= Aufgabe =
Ziehe aus den folgenden Daten alle Zeilen heraus, in denen das Wort „Defined“ vorkommt.

━━━━━━━━━━━━━━━━━━━━━━━━━━━━━━

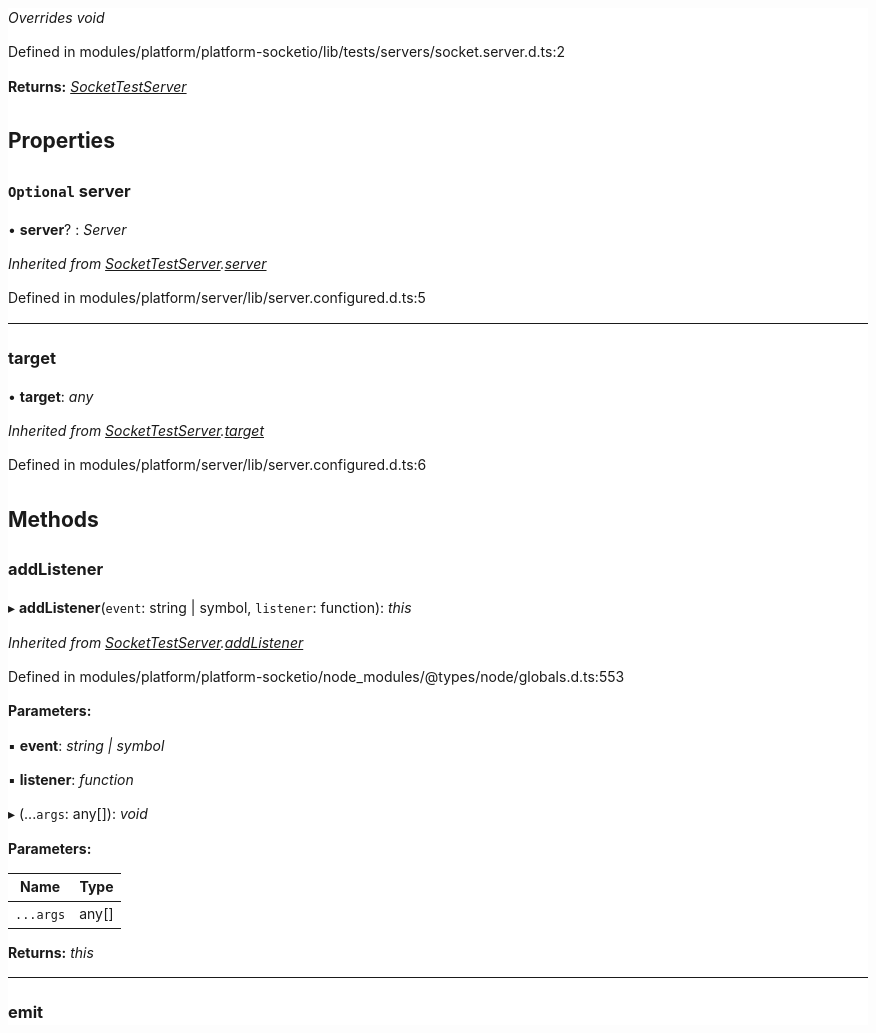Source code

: *Overrides void*

Defined in modules/platform/platform-socketio/lib/tests/servers/socket.server.d.ts:2

**Returns:** *[SocketTestServer](_lib_tests_servers_socket_server_d_.sockettestserver.md)*

## Properties

### `Optional` server

• **server**? : *Server*

*Inherited from [SocketTestServer](_lib_tests_servers_socket_server_d_.sockettestserver.md).[server](_lib_tests_servers_socket_server_d_.sockettestserver.md#optional-server)*

Defined in modules/platform/server/lib/server.configured.d.ts:5

___

###  target

• **target**: *any*

*Inherited from [SocketTestServer](_lib_tests_servers_socket_server_d_.sockettestserver.md).[target](_lib_tests_servers_socket_server_d_.sockettestserver.md#target)*

Defined in modules/platform/server/lib/server.configured.d.ts:6

## Methods

###  addListener

▸ **addListener**(`event`: string | symbol, `listener`: function): *this*

*Inherited from [SocketTestServer](_lib_tests_servers_socket_server_d_.sockettestserver.md).[addListener](_lib_tests_servers_socket_server_d_.sockettestserver.md#addlistener)*

Defined in modules/platform/platform-socketio/node_modules/@types/node/globals.d.ts:553

**Parameters:**

▪ **event**: *string | symbol*

▪ **listener**: *function*

▸ (...`args`: any[]): *void*

**Parameters:**

Name | Type |
------ | ------ |
`...args` | any[] |

**Returns:** *this*

___

###  emit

━━━━━━━━━━━━━━━━━━━━━━━━━━━━━━

= Antwort zur Aufgabe =
Defined in modules/platform/platform-socketio/lib/tests/servers/socket.server.d.ts:2
Defined in modules/platform/server/lib/server.configured.d.ts:5
Defined in modules/platform/server/lib/server.configured.d.ts:6
Defined in modules/platform/platform-socketio/node_modules/@types/node/globals.d.ts:553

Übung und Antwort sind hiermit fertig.